AIM OF THE TASK:
Each record must appear in the answer exactly as given.

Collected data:
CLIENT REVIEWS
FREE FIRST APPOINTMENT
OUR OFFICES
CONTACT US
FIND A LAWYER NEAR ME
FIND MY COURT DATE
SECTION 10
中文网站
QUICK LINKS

YOUR RESPONSE:
CLIENT REVIEWS
FREE FIRST APPOINTMENT
OUR OFFICES
CONTACT US
FIND A LAWYER NEAR ME
FIND MY COURT DATE
SECTION 10
中文网站
QUICK LINKS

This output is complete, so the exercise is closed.